Forget the filibuster. We now have the fleeabuster. When you're outnumbered on a vote for a bill you don't like, why waste your breath speechifying when you can run away with your party buddies to create a quorum issue?

You probably know about the Wisconsin Democrats who skipped the state to thwart a budget bill that would end collective bargaining rights for state employees and force concessions on health care and pensions. Democrats fled Indiana and Ohio to gum up a vote. They all take some inspiration from a similar stunt in Texas a little less than a decade ago. The strategy is to force compromise on the objectionable bill. In Indiana, it may be working. In Wisconsin, not so much.

Moreover, the business of government is slowing down or stopping. Without a quorum, other bills don't come up for a vote, controversial or not.
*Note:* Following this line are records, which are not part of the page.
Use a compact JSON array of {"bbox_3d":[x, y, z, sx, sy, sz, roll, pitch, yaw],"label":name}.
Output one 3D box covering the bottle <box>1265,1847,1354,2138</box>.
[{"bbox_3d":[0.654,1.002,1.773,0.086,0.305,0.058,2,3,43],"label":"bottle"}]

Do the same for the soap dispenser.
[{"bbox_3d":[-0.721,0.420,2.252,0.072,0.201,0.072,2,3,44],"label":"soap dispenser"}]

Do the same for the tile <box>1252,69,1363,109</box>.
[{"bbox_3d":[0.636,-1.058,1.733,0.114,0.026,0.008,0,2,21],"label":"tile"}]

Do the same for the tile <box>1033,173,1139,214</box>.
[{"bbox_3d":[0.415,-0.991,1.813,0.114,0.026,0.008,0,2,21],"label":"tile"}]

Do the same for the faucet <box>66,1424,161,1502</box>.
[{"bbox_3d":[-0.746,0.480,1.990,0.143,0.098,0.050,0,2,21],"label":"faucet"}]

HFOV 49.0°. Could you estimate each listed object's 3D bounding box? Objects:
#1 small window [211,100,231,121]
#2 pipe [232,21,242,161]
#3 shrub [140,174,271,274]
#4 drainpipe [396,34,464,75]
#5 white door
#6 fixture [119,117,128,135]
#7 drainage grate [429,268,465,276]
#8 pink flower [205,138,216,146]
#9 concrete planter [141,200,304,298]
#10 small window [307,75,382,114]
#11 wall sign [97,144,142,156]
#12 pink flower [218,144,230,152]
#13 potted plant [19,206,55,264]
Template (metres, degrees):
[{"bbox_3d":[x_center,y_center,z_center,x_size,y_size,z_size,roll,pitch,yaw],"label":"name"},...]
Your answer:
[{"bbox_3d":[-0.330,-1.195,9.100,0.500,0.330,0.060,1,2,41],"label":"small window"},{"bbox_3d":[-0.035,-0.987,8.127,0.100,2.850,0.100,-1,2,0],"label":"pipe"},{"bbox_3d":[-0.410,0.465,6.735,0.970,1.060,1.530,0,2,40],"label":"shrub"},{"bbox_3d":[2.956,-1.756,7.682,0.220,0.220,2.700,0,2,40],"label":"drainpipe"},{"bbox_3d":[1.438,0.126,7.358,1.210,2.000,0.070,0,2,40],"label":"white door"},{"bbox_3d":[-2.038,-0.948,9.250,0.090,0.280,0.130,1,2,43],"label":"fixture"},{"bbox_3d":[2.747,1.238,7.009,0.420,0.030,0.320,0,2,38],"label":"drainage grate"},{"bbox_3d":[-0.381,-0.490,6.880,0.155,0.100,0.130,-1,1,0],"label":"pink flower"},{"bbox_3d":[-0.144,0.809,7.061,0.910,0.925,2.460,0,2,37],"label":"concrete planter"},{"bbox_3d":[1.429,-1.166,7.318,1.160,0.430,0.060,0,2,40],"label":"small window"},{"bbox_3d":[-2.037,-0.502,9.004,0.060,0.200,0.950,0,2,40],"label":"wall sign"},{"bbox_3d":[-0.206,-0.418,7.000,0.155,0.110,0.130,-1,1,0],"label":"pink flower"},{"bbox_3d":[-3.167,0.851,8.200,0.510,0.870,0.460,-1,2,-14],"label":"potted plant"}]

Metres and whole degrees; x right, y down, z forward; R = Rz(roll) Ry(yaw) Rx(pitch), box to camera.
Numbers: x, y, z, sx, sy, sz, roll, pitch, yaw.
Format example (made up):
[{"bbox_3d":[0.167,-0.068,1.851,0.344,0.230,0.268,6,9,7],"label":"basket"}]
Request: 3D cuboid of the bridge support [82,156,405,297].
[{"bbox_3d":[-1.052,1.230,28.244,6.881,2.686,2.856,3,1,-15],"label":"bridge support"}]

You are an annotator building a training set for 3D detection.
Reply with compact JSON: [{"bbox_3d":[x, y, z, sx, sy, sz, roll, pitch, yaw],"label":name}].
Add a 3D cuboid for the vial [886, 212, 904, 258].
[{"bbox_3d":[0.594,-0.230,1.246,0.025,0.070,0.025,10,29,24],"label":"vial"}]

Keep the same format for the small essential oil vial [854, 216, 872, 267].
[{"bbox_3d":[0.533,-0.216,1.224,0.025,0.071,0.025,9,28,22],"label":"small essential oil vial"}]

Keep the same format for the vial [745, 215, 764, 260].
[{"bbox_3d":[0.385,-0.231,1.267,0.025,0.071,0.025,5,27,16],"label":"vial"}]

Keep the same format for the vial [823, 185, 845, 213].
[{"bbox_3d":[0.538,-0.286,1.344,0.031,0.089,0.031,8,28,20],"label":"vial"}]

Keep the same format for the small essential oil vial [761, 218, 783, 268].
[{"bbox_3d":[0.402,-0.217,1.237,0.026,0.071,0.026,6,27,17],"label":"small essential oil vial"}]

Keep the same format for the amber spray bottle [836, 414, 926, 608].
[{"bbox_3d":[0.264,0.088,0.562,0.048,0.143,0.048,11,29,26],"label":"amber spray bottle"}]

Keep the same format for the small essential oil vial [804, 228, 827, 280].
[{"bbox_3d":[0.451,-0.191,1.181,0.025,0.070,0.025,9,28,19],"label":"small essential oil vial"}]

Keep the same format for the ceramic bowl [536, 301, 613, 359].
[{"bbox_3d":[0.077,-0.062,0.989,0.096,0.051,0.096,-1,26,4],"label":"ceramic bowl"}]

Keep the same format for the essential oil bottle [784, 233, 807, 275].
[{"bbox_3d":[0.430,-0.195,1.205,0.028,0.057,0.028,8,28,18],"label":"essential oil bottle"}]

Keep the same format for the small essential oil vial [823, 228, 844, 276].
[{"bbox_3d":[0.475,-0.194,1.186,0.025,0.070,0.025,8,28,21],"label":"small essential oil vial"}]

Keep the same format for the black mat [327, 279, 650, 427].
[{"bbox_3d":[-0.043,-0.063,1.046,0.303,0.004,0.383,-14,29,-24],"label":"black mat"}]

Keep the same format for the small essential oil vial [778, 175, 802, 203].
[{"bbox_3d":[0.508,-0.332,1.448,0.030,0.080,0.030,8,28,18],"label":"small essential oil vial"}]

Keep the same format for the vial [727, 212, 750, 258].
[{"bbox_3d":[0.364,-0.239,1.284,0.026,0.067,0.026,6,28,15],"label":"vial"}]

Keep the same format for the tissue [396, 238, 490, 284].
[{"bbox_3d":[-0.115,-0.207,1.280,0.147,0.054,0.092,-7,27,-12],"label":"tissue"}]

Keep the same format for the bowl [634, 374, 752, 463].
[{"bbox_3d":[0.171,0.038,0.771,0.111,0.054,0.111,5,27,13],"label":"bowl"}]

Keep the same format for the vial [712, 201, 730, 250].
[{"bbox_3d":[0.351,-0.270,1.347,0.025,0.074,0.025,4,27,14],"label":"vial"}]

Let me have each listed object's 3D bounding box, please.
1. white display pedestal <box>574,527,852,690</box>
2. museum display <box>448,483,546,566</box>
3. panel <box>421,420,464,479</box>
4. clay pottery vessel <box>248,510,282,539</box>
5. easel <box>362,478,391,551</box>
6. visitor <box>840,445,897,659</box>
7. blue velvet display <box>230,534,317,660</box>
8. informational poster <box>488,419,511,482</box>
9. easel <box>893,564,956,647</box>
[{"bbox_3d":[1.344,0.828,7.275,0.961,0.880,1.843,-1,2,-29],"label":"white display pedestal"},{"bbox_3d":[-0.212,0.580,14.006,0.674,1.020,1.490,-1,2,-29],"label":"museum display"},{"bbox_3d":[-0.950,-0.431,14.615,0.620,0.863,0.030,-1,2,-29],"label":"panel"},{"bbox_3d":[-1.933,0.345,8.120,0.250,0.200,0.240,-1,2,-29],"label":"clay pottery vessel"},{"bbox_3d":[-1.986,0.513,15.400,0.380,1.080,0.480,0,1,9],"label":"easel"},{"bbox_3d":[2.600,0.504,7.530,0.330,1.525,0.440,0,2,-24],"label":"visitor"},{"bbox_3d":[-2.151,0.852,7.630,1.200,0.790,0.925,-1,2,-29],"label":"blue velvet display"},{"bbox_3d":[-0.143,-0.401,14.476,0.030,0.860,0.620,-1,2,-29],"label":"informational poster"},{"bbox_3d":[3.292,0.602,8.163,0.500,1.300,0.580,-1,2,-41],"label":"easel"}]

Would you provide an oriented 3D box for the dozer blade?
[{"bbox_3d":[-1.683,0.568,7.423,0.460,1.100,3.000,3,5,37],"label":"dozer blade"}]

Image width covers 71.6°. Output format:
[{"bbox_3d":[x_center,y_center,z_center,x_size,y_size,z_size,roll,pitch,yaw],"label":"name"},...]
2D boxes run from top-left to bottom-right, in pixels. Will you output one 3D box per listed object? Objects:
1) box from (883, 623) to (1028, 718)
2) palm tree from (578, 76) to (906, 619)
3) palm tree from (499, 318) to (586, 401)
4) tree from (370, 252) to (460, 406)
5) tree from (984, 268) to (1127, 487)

We all know the "gub-mint" moves slowly enough as it is -- except in Arizona, where the Republican-dominated legislature just rammed through a huge business tax cut in less than a week. But Arizona Democrats don't dare leave the state. They know the GOP would help them pack.

Those of us who grew up with decent parenting learned we can't run away from our problems. That's called being a coward. John Baldoni at Fast Company explains it further:
Embracing the run and hide strategy is a tactic that middle schoolers would understand--if you don't like something, go home. But since the legislators are adults the abandonment strategy comes across as self-serving and frankly un-democratic. The beauty of a democracy is that you work within the system to effect change; sometimes you win and sometimes you lose, but the operative word is "work."
The Wisconsin Democrats know they can't win unless Governor Scott Walker makes a huge concession, which would then alienate the majority of voters who put him in office.

Majority rule isn't easy. It isn't pretty. You may not think it's fair. Fine -- go get your own majority in the next election. Holding the majority doesn't give you permission to whallop the minority with tyranny, but we're not at that stage. Wisconsin's runaway lawmakers have throngs of angry public employees on their side who have set up an ongoing protest in Madison. Cairo it ain't, but they'd love you to see the comparison to Hosni Mubarak or Mommar Gaddafi-Quadaffi-Kadafy-Whatever. One problem: Walker's no dictator and Wisconsin's no kingdom. And lawmaking is not some child's game where you get to march off and sulk if you don't win.